A new energy surged through Selena. "That's it," she breathed. "He's not a historian. He's a collector. An antiquarian. He doesn't buy companies, he buys history." What a brilliant leap of logic, a connection only she could have made. Damien's fingers flew across his keyboard, his attention narrowing to a somewhat different understanding. He was no longer looking for a name. He was looking for a pattern. He instructed his team to alter their sleuthing: they would now target a pre-17th-century geography and occult-text high-value private, often anonymous, auction records from Sotheby's and Christie's and smaller, more exclusive houses for a consistent, high-value buyer. It was an elusive search, indeed, a whisper in a hurricane of data, but after an hour of tense silence, a single result pinged on his screen. One anonymous trust, the 'Oakhaven Trust,' founded in 1888, had been the winning bidder on over two hundred such items in the last fifty years.
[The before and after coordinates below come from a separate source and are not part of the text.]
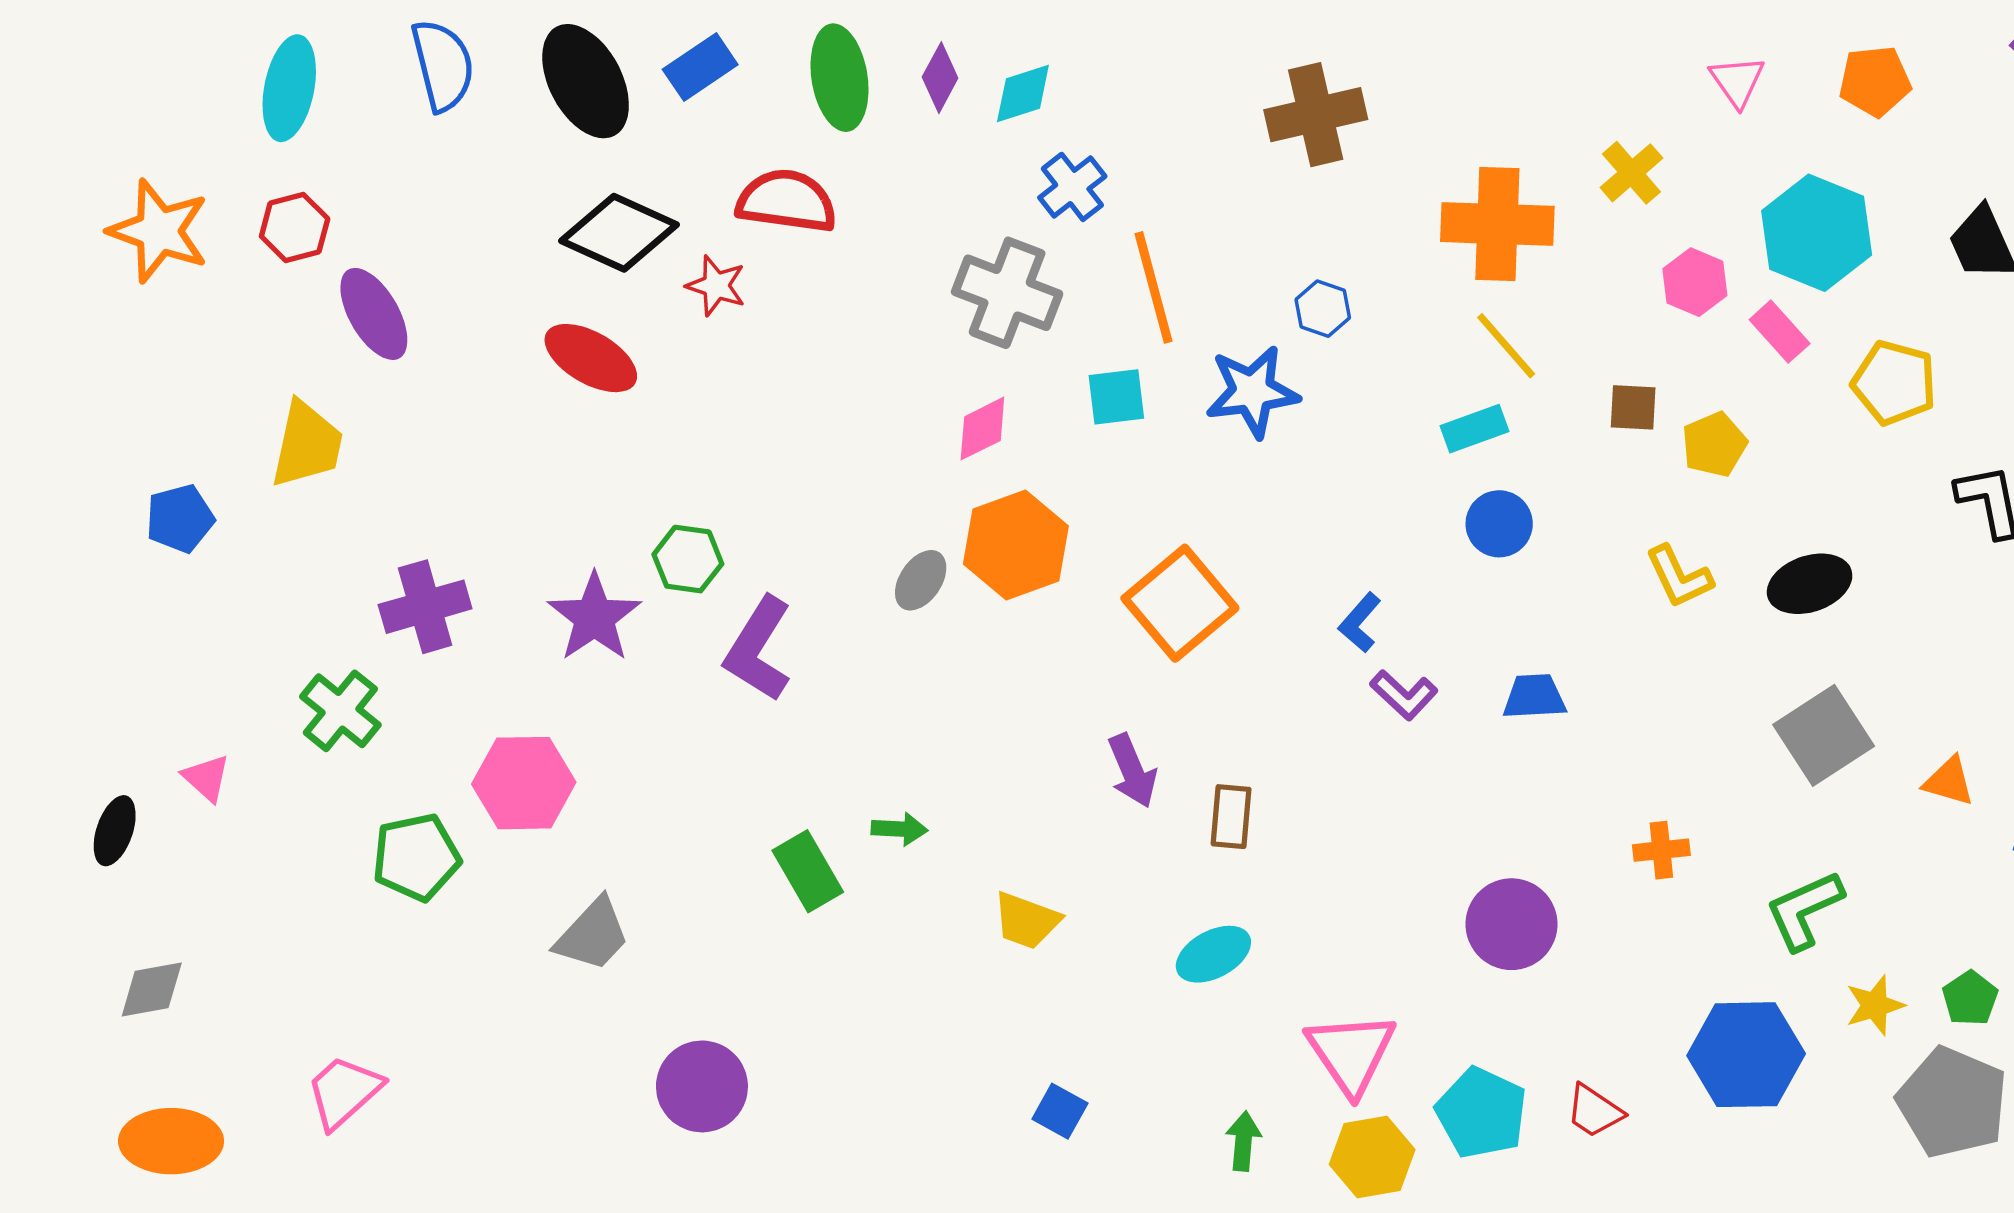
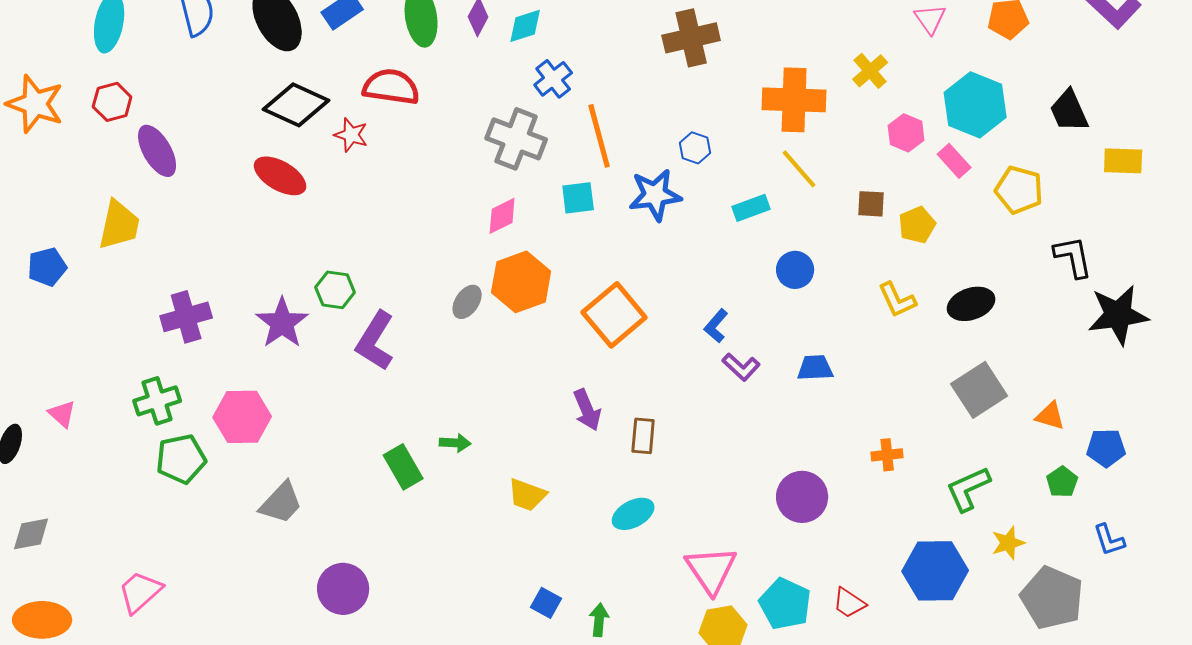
cyan rectangle: (1474, 429) -> (751, 208), moved
green cross: (340, 711) -> (157, 401), moved, turned 33
green pentagon: (1970, 998) -> (1062, 482), moved
green arrow: (1243, 1141) -> (599, 620), moved

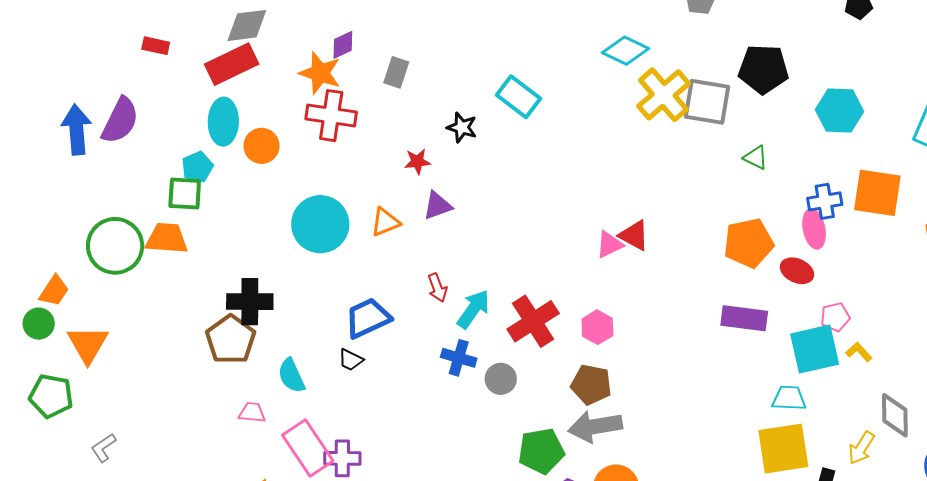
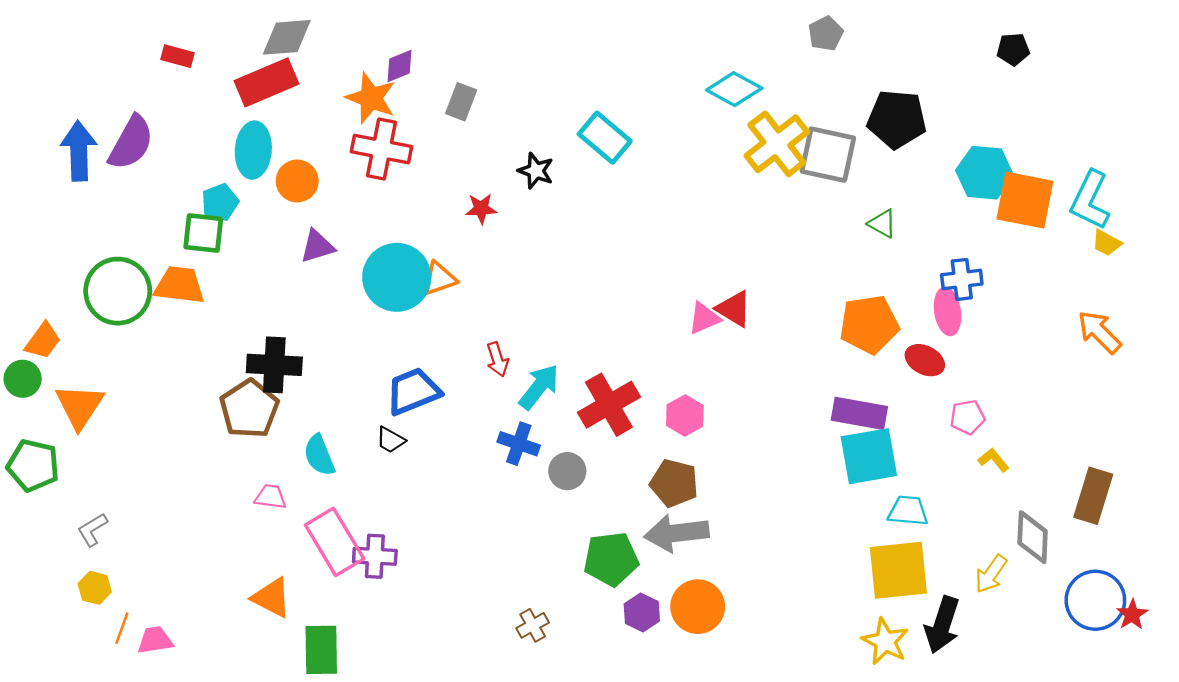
orange square: (877, 193) -> (1025, 200), moved
purple triangle: (438, 206) -> (317, 246), moved
cyan circle: (320, 224) -> (397, 277), moved
cyan square: (815, 349) -> (869, 456), moved

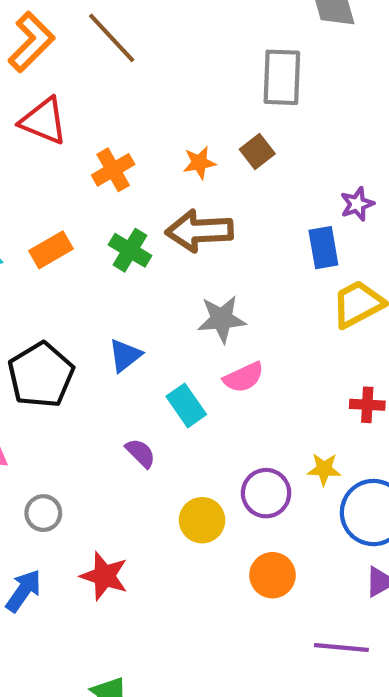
Its investments had been rather inconspicuous, always using proxies, never attracting attention. It was a ghost. Ghost specimens who had expensive tastes.
"I've got something," he said, his low voice carrying to her. An instant later, Selena was there, beside him, her body close and all her attention riveted on the shining screen. The warmth of her could be felt, the faint scent of lilac emerging through all that stale coffee aroma. Purring, the beast. He fought it down. "The Oakhaven Trust," he continued, forcing himself to concentrate. "Its registered address has been the same for over a century. A commercial building in the East Village." He pulled up the property records. It had no list of tenants. It had no mortgage. It paid its taxes on time every year through an automated bank transfer. It was a perfectly maintained, perfectly anonymous shell. "There's no public access, no listed phone number," he murmured, his heart beginning to pound with a mixture of excitement and dread, "It's a ghost on a map." Selena leaned closer, her eyes tracing the lines of the digital map on his screen. "Not a ghost, Damien," she whispered, a thrill in her voice that was equal parts fear and exhilaration. "An address." On screen glowed the address, a single point of light in the vast darkness of their search. It was no longer a theoretical lead from a dead man's journal: it was a place. A destination. A hunt was about to leave the digital and enter the real world. Their sanctuary was about to be breached, by choice.